▸ SOURCE DATA:
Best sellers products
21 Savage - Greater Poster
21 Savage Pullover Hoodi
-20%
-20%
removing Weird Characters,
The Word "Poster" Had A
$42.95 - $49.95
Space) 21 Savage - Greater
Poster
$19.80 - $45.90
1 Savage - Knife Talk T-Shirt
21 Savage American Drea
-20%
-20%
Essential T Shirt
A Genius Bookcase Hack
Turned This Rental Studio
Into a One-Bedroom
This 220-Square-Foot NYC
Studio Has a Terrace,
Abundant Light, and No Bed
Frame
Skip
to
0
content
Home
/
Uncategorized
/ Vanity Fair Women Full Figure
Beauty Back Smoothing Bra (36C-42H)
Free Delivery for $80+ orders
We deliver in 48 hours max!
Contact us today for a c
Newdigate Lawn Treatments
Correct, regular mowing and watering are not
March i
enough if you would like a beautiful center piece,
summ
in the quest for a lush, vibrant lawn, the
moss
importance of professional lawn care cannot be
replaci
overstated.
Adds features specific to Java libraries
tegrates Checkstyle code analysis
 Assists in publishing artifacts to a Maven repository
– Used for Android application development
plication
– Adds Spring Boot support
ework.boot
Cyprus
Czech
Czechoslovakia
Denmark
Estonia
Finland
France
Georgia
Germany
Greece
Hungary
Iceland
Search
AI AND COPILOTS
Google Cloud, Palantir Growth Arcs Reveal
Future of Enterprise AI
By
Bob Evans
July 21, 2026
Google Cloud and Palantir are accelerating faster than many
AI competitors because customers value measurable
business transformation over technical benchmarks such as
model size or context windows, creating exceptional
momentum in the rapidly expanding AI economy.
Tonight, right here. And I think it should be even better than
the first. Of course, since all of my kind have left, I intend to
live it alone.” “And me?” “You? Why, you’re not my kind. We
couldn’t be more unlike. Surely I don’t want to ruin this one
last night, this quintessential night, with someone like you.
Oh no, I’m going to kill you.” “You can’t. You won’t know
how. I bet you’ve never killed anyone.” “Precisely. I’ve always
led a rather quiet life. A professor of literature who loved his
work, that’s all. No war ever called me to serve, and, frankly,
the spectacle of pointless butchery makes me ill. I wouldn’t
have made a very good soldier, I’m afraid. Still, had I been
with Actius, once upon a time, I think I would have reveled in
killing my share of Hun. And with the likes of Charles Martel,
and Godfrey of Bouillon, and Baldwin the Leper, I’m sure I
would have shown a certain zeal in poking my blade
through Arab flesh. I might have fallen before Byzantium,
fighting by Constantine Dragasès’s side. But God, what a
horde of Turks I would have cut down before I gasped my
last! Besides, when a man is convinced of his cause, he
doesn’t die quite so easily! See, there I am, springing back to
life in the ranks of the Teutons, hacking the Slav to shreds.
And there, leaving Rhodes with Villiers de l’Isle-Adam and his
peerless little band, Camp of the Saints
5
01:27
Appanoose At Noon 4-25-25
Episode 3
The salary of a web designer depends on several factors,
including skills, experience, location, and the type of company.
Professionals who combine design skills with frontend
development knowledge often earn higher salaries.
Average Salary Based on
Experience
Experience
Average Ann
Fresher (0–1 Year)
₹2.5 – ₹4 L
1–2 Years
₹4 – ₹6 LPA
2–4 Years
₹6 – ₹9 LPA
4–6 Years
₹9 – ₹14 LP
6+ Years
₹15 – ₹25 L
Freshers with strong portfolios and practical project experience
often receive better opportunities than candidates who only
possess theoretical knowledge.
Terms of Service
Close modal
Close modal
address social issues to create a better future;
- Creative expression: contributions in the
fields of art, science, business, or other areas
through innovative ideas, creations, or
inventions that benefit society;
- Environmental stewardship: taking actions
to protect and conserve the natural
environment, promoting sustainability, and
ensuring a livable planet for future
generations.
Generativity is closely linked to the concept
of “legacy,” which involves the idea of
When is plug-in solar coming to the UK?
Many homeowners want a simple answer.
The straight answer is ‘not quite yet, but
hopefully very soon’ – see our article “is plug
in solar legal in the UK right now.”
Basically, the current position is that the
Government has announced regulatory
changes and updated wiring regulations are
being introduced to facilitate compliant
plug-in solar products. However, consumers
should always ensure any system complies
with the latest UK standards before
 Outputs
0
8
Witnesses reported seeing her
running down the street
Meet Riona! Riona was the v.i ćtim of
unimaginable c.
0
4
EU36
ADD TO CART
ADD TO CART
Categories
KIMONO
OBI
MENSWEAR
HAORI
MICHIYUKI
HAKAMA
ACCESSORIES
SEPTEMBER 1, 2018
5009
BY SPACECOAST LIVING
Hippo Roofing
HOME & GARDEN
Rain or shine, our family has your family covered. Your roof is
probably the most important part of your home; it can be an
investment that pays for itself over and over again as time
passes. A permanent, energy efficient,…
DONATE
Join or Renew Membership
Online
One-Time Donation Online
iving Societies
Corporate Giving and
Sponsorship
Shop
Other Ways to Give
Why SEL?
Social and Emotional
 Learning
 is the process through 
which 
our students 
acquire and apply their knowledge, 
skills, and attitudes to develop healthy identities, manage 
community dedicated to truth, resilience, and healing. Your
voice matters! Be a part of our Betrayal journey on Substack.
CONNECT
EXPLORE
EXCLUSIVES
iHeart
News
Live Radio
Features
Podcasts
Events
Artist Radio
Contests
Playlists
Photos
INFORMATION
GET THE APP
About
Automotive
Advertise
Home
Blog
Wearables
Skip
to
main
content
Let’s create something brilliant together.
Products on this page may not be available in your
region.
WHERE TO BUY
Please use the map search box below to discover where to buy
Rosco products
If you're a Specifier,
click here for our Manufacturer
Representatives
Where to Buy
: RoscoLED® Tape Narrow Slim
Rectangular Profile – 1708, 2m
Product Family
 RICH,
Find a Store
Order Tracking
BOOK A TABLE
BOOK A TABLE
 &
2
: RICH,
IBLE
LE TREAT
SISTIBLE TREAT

▸ EXERCISE PROMPT: Everything from the first line above through the line that contains "A Genius Bookcase Hack" should be duplicated exactly, please, and nothing beyond it.

▸ REPLY:
Best sellers products
21 Savage - Greater Poster
21 Savage Pullover Hoodi
-20%
-20%
removing Weird Characters,
The Word "Poster" Had A
$42.95 - $49.95
Space) 21 Savage - Greater
Poster
$19.80 - $45.90
1 Savage - Knife Talk T-Shirt
21 Savage American Drea
-20%
-20%
Essential T Shirt
A Genius Bookcase Hack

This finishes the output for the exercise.